Pour sa part, la Commission Européenne a demandé aux Etats de l’UE dont la Roumanie, de prendre en charge sous deux ans 40.000 candidats à l’asile syriens et érythréens arrivés en Grèce et en Italie, et les a appelés à accueillir dans le même délai 20.000 réfugiés. Selon le schéma avancé par Bruxelles, ce sera à la France et à l’Allemagne d’accueillir le plus grand nombre d’immigrés, tandis qu’au pôle opposé on retrouve la Slovénie et Chypre. Pour sa mise en place, la proposition doit recevoir le vote des 28, dont plusieurs continuent à s’y opposer.

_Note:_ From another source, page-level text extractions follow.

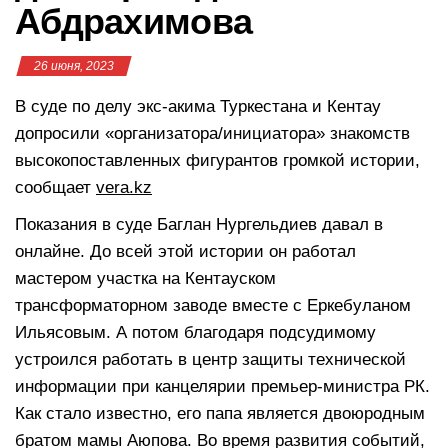
Абдрахимова
26 июня, 2023
В суде по делу экс-акима Туркестана и Кентау
допросили «организатора/инициатора» знакомств
высокопоставленных фигурантов громкой истории,
сообщает
vera.kz
Показания в суде Баглан Нургельдиев давал в
онлайне. До всей этой истории он работал
мастером участка на Кентауском
трансформаторном заводе вместе с Еркебуланом
Ильясовым. А потом благодаря подсудимому
устроился работать в центр защиты технической
информации при канцелярии премьер-министра РК.
Как стало известно, его папа является двоюродным
братом мамы Аюпова. Во время развития событий,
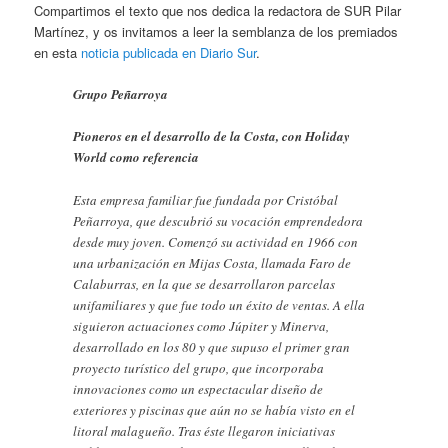
Compartimos el texto que nos dedica la redactora de SUR Pilar
Martínez, y os invitamos a leer la semblanza de los premiados
en esta
noticia publicada en Diario Sur
.
Grupo Peñarroya
Pioneros en el desarrollo de la Costa, con Holiday
World como referencia
Esta empresa familiar fue fundada por Cristóbal
Peñarroya, que descubrió su vocación emprendedora
desde muy joven. Comenzó su actividad en 1966 con
una urbanización en Mijas Costa, llamada Faro de
Calaburras, en la que se desarrollaron parcelas
unifamiliares y que fue todo un éxito de ventas. A ella
siguieron actuaciones como Júpiter y Minerva,
desarrollado en los 80 y que supuso el primer gran
proyecto turístico del grupo, que incorporaba
innovaciones como un espectacular diseño de
exteriores y piscinas que aún no se había visto en el
litoral malagueño. Tras éste llegaron iniciativas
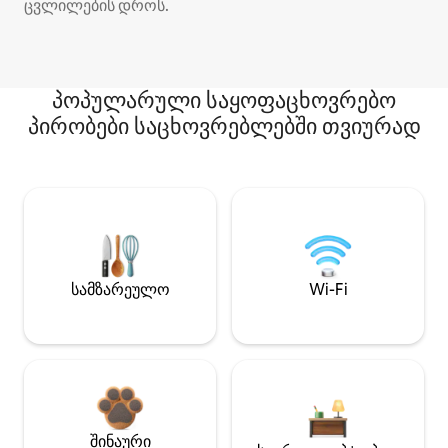
ცვლილების დროს.
პოპულარული საყოფაცხოვრებო
პირობები საცხოვრებლებში თვიურად
სამზარეულო
Wi-Fi
შინაური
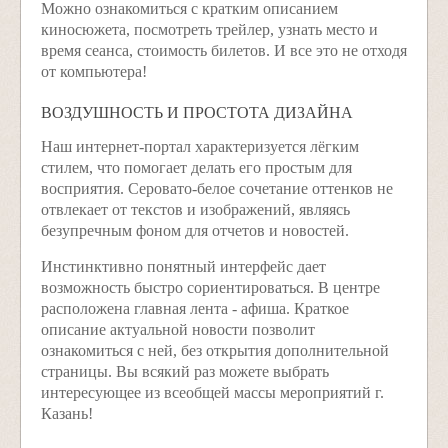
Можно ознакомиться с кратким описанием
киносюжета, посмотреть трейлер, узнать место и
время сеанса, стоимость билетов. И все это не отходя
от компьютера!
ВОЗДУШНОСТЬ И ПРОСТОТА ДИЗАЙНА
Наш интернет-портал характеризуется лёгким
стилем, что помогает делать его простым для
восприятия. Серовато-белое сочетание оттенков не
отвлекает от текстов и изображений, являясь
безупречным фоном для отчетов и новостей.
Инстинктивно понятный интерфейс дает
возможность быстро сориентироваться. В центре
расположена главная лента - афиша. Краткое
описание актуальной новости позволит
ознакомиться с ней, без открытия дополнительной
страницы. Вы всякий раз можете выбрать
интересующее из всеобщей массы мероприятий г.
Казань!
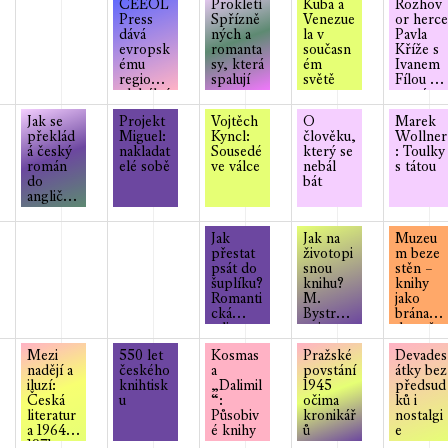
CEEOL
Prokletí
Kuba a
Rozhov
Press
Spřízně
Venezue
or herce
dává
ných a
la v
Pavla
evropsk
romanta
současn
Kříže s
ému
sy, která
ém
Ivanem
regionu
spalují
světě
Fílou o
globální
románu
hlas
Tisíc očí
Jak se
Projekt
Vojtěch
O
Marek
překlád
Miguel:
Kyncl:
člověku,
Wollner
á český
nakladat
Sousedé
který se
: Toulky
román
elé sobě
ve válce
nebál
s tátou
do
bát
angličtin
y
Jak
Jak na
Muzeu
přestat
životopi
m beze
psát do
snou
stěn –
šuplíku?
knihu?
knihy
Romanti
M.
jako
cká
Bystrov
brána
edice
nejen o
do světa
V+W
muzeí
Mezi
550 let
Kosmas
Pražské
Devades
nadějí a
českého
a
povstání
átky bez
iluzí:
knihtisk
„Dalimil
1945
předsud
Česká
u
“:
očima
ků i
literatur
Působiv
kronikář
nostalgi
a 1964-
é knihy
ů
e
1971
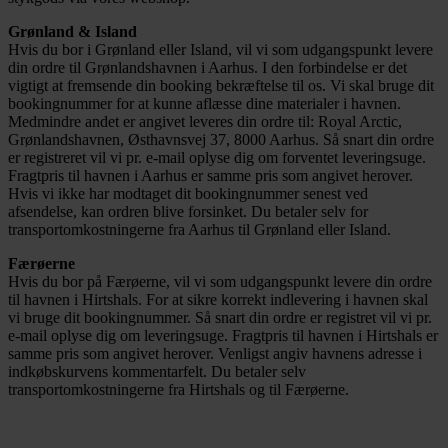
Grønland & Island
Hvis du bor i Grønland eller Island, vil vi som udgangspunkt levere
din ordre til Grønlandshavnen i Aarhus. I den forbindelse er det
vigtigt at fremsende din booking bekræftelse til os. Vi skal bruge dit
bookingnummer for at kunne aflæsse dine materialer i havnen.
Medmindre andet er angivet leveres din ordre til: Royal Arctic,
Grønlandshavnen, Østhavnsvej 37, 8000 Aarhus. Så snart din ordre
er registreret vil vi pr. e-mail oplyse dig om forventet leveringsuge.
Fragtpris til havnen i Aarhus er samme pris som angivet herover.
Hvis vi ikke har modtaget dit bookingnummer senest ved
afsendelse, kan ordren blive forsinket. Du betaler selv for
transportomkostningerne fra Aarhus til Grønland eller Island.
Færøerne
Hvis du bor på Færøerne, vil vi som udgangspunkt levere din ordre
til havnen i Hirtshals. For at sikre korrekt indlevering i havnen skal
vi bruge dit bookingnummer. Så snart din ordre er registret vil vi pr.
e-mail oplyse dig om leveringsuge. Fragtpris til havnen i Hirtshals er
samme pris som angivet herover. Venligst angiv havnens adresse i
indkøbskurvens kommentarfelt. Du betaler selv
transportomkostningerne fra Hirtshals og til Færøerne.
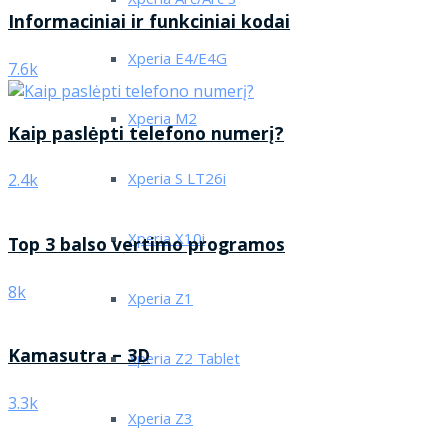
Xperia Arc/Arc S
Informaciniai ir funkciniai kodai
Xperia E4/E4G
7.6k
Xperia M2
Kaip paslėpti telefono numerį?
Xperia S LT26i
2.4k
Xperia X10i
Top 3 balso vertimo programos
8k
Xperia Z1
Kamasutra – 3D
Xperia Z2 Tablet
3.3k
Xperia Z3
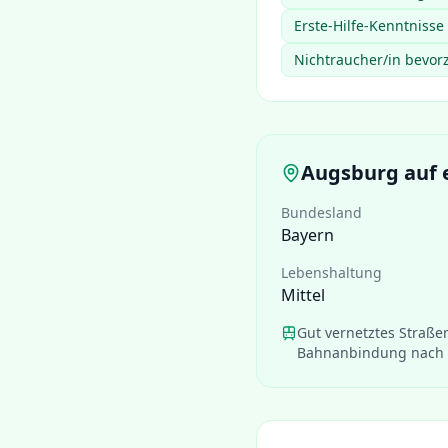
Erste-Hilfe-Kenntnisse 
Nichtraucher/in bevor
Augsburg
auf 
Bundesland
Bayern
Lebenshaltung
Mittel
Gut vernetztes Straße
Bahnanbindung nach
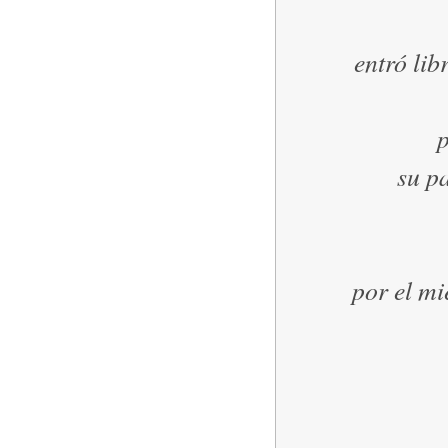
entró lib
su p
por el mi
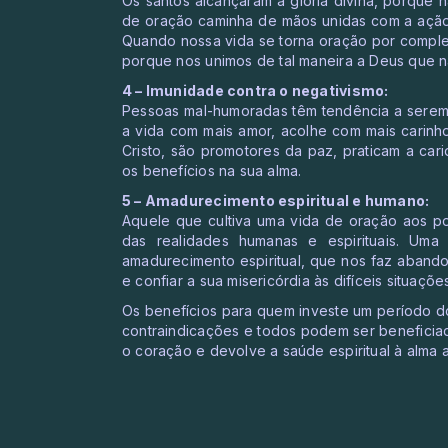
Os santos alcançaram a glória divina, porque 
de oração caminha de mãos unidas com a ação,
Quando nossa vida se torna oração por compl
porque nos unimos de tal maneira a Deus que 
4 – Imunidade contra o negativismo:
Pessoas mal-humoradas têm tendência a serem
a vida com mais amor, acolhe com mais carinh
Cristo, são promotores da paz, praticam a car
os benefícios na sua alma.
5 – Amadurecimento espiritual e humano:
Aquele que cultiva uma vida de oração aos po
das realidades humanas e espirituais. Um
amadurecimento espiritual, que nos faz aband
e confiar a sua misericórdia às difíceis situaç
Os benefícios para quem investe um período d
contraindicações e todos podem ser beneficia
o coração e devolve a saúde espiritual à alma a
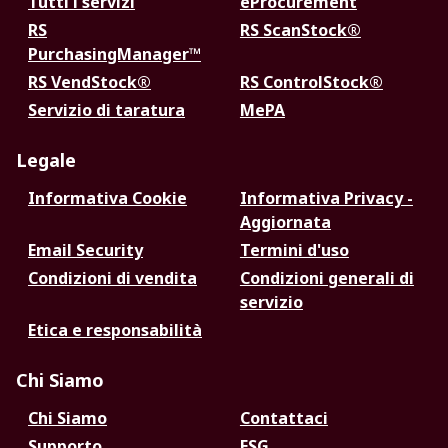
Tutti i servizi
eProcurement
RS
RS ScanStock®
PurchasingManager™
RS VendStock®
RS ControlStock®
Servizio di taratura
MePA
Legale
Informativa Cookie
Informativa Privacy -
Aggiornata
Email Security
Termini d'uso
Condizioni di vendita
Condizioni generali di
servizio
Etica e responsabilità
Chi Siamo
Chi Siamo
Contattaci
Supporto
ESG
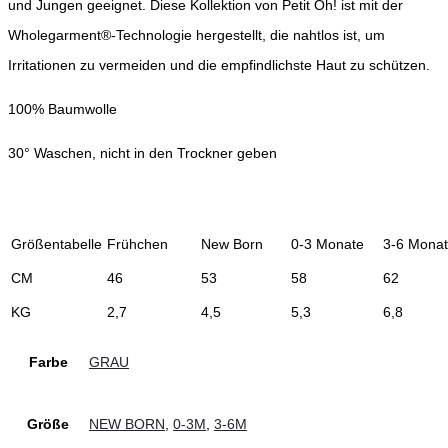
und Jungen geeignet. Diese Kollektion von Petit Oh! ist mit der
Wholegarment®-Technologie hergestellt, die nahtlos ist, um
Irritationen zu vermeiden und die empfindlichste Haut zu schützen.
100% Baumwolle
30° Waschen, nicht in den Trockner geben
Größentabelle
Frühchen
New Born
0-3 Monate
3-6 Mona
CM
46
53
58
62
KG
2,7
4,5
5,3
6,8
Farbe
GRAU
Größe
NEW BORN
,
0-3M
,
3-6M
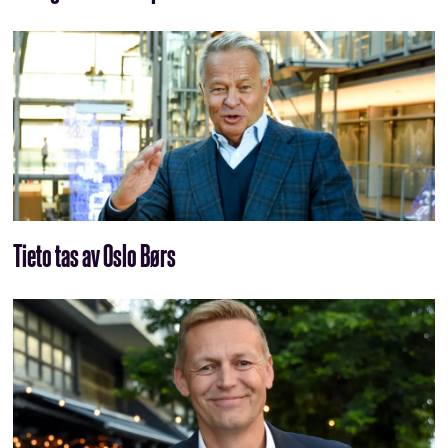
Tieto tas av Oslo Børs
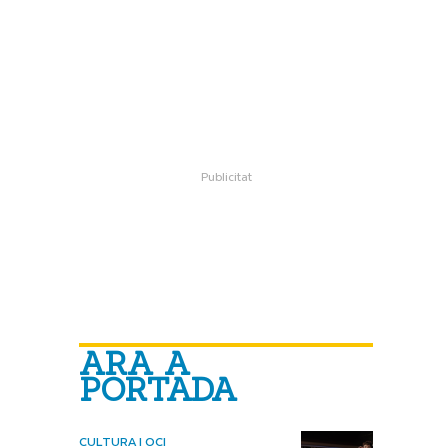
ARA A
PORTADA
CULTURA I OCI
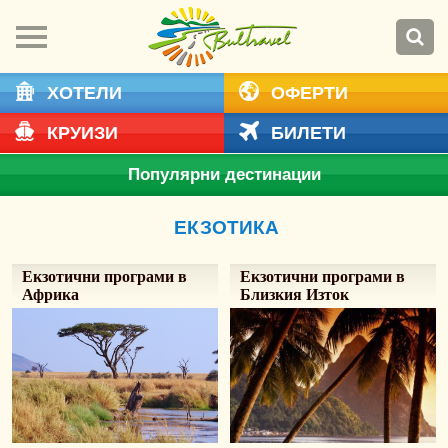
ХОТЕЛИ
ОФЕРТИ
КРУИЗИ
БИЛЕТИ
Популярни дестинации
ЕКЗОТИКА
Екзотични програми в
Екзотични програми в
Африка
Близкия Изток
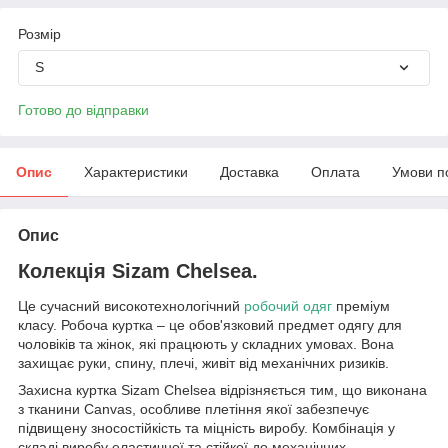
Розмір
S
Готово до відправки
Опис
Характеристики
Доставка
Оплата
Умови п
Опис
Колекція Sizam Chelsea.
Це сучасний високотехнологічний
робочий одяг
преміум
класу. Робоча куртка – це обов'язковий предмет одягу для
чоловіків та жінок, які працюють у складних умовах. Вона
захищає руки, спину, плечі, живіт від механічних ризиків.
Захисна куртка Sizam Chelsea відрізняється тим, що виконана
з тканини Canvas, особливе плетіння якої забезпечує
підвищену зносостійкість та міцність виробу. Комбінація у
складі виробу еластичної та стійкої до механічних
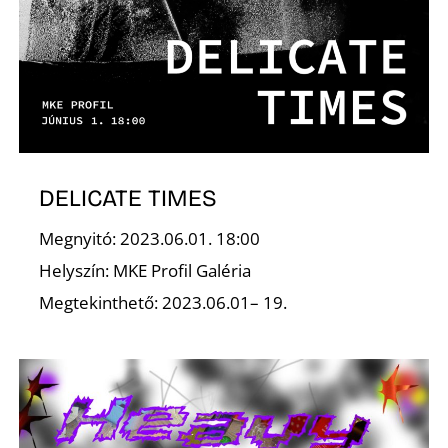
Z
DELICATE TIMES
Megnyitó: 2023.06.01. 18:00
Helyszín: MKE Profil Galéria
Megtekinthető: 2023.06.01– 19.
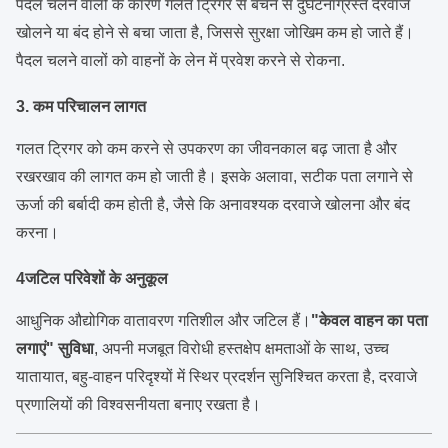
पैदल चलने वालों के कारण गलत ट्रिगर से बचने से दुर्घटनाग्रस्त दरवाजे
खोलने या बंद होने से बचा जाता है, जिससे सुरक्षा जोखिम कम हो जाते हैं।
पैदल चलने वालों को वाहनों के लेन में प्रवेश करने से रोकना.
3. कम परिचालन लागत
गलत ट्रिगर को कम करने से उपकरण का जीवनकाल बढ़ जाता है और
रखरखाव की लागत कम हो जाती है। इसके अलावा, सटीक पता लगाने से
ऊर्जा की बर्बादी कम होती है, जैसे कि अनावश्यक दरवाजे खोलना और बंद
करना।
4जटिल परिवेशों के अनुकूल
आधुनिक औद्योगिक वातावरण गतिशील और जटिल हैं।
"केवल वाहन का पता
लगाएं" सुविधा
, अपनी मजबूत विरोधी हस्तक्षेप क्षमताओं के साथ, उच्च
यातायात, बहु-वाहन परिदृश्यों में स्थिर प्रदर्शन सुनिश्चित करता है, दरवाजे
प्रणालियों की विश्वसनीयता बनाए रखता है।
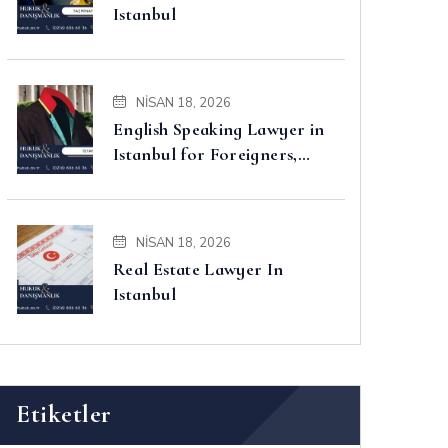
Istanbul
NISAN 18, 2026
English Speaking Lawyer in
Istanbul for Foreigners,
Property, Business and
Disputes
NISAN 18, 2026
Real Estate Lawyer In
Istanbul
Etiketler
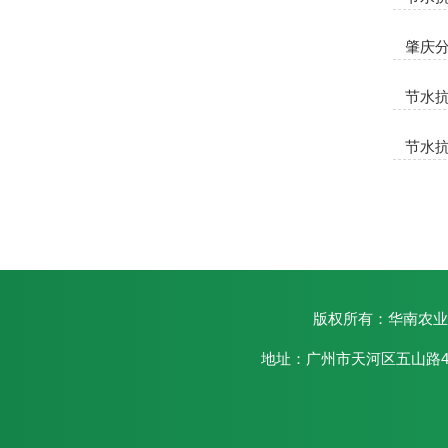
肇庆
节水
节水
版权所有：华南农业大
地址：广州市天河区五山路48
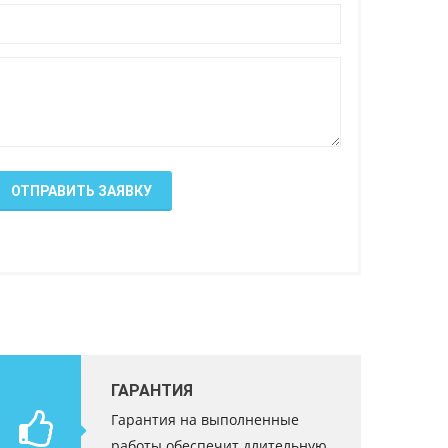
ОТПРАВИТЬ ЗАЯВКУ
ГАРАНТИЯ
Гарантия на выполненные
работы обеспечит длительную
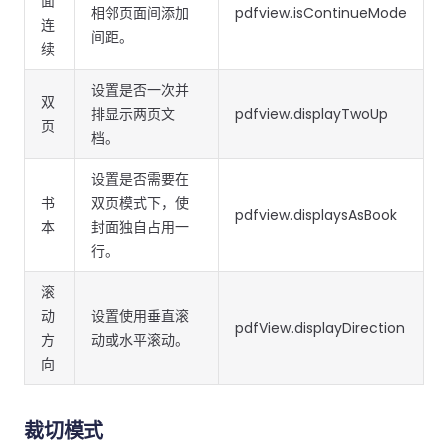
面
南
南
相邻页面间添加
pdfview.isContinueMode
连
免费试用:
立即获取您的 30 天免费试用许可证。
间距。
续
PHP 指
南
设置是否一次并
双
排显示两页文
pdfview.displayTwoUp
页
Python
档。
指南
设置是否需要在
Node.js
书
双页模式下，使
pdfview.displaysAsBook
指南
本
封面独自占用一
行。
Ruby 指
滚
南
动
设置使用垂直滚
pdfView.displayDirection
方
动或水平滚动。
Go 指南
向
裁切模式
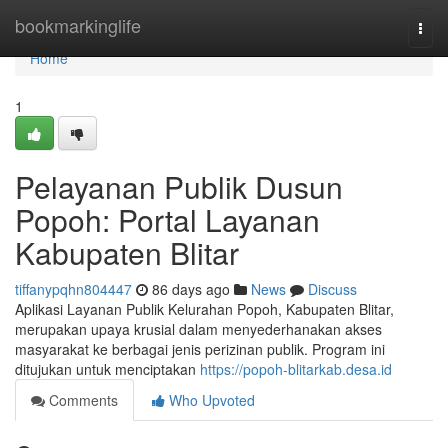
Home
bookmarkinglife
Togg
navi
Home
1
Pelayanan Publik Dusun
Popoh: Portal Layanan
Kabupaten Blitar
tiffanypqhn804447
86 days ago
News
Discuss
Aplikasi Layanan Publik Kelurahan Popoh, Kabupaten Blitar,
merupakan upaya krusial dalam menyederhanakan akses
masyarakat ke berbagai jenis perizinan publik. Program ini
ditujukan untuk menciptakan
https://popoh-blitarkab.desa.id
Comments
Who Upvoted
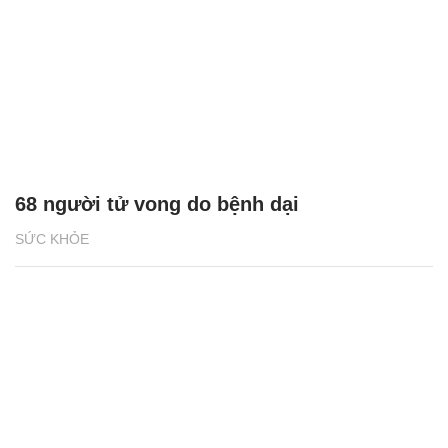
68 người tử vong do bệnh dại
SỨC KHỎE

Est-ce qu’un tel projet risquerait de déstabiliser l’UE ? Le président du Centre pour la prévention des conflits, Iulian Chifu, insiste sur le fait qu’il s’agit seulement d’une proposition : « La décision appartient à chaque Etat membre. Il y en a qui disent « vous savez, moi, j’ai reçu déjà tel ou tel nombre d’immigrés ; je ne trouve pas normal que quelqu’un m’impose un nombre différent, calculé en fonction de mon PIB et de mes capacités d’accueil ». Avancé par Bruxelles, ce projet n’arrivera malheureusement pas à résoudre la situation des réfugiés. Pour cela, il faudrait une implication de tous les Etats partenaires. Par exemple, il faudrait que le Maroc, la Tunisie, l’Algérie, la Libye ou l’Egypte – tous ces pays que les réfugiés traversent pour arriver dans les ports sud-méditerranéens – mettent en place des centres de triage qui, à présent, existent seulement sur le continent. La destruction des bateaux de passeurs ne pourra pas se faire sans la contribution des pays de l’Afrique du Nord où ces personnes arrivent avant de s’aventurer en mer. Le Centre pour la prévention des conflits, en collaboration avec le Système d’alerte précoce, a élaboré un rapport basé sur des informations sur le transfert d’une partie de l’argent reçu par les passeurs vers l’Etat islamique et les groupements radicaux libyens. C’est un scénario qui reprend en quelque sorte ce qui s’est passé en Somalie avec les pirates Al-Shabab proches d’Al Quaïda. »
A l’heure où l’on parle, une question s’impose : la Roumanie est-elle prête à ouvrir ses portes à plus de 2000 immigrés, le quota décidé par Bruxelles ? Maria Voica, coordinatrice des programmes du Bureau de Bucarest de l’Organisation Internationale pour la Migration, affirme :: « L’expérience accumulée par la Roumanie en matière d’accueil et de droit d’asile nous fait penser qu’il nous serait difficile d’assumer un nombre tellement important. Outre la capacité restreinte d’accueil, le fait que toutes ces personnes ne parlent pas le roumain supposera des efforts considérables pour leur insertion sur le marché de l’emploi. Je doute qu’ils débarquent en Roumanie munis d’un diplôme d’études ou d’un certificat de compétences, vue les guerres qui déchirent leurs pays d’origine. Je doute vraiment que la Roumanie puisse prendre convenablement en charge toutes ces personnes. »
D’autant plus que les frontières roumaines sont les seules à s’ouvrir, à présent, aux réfugiés ukrainiens.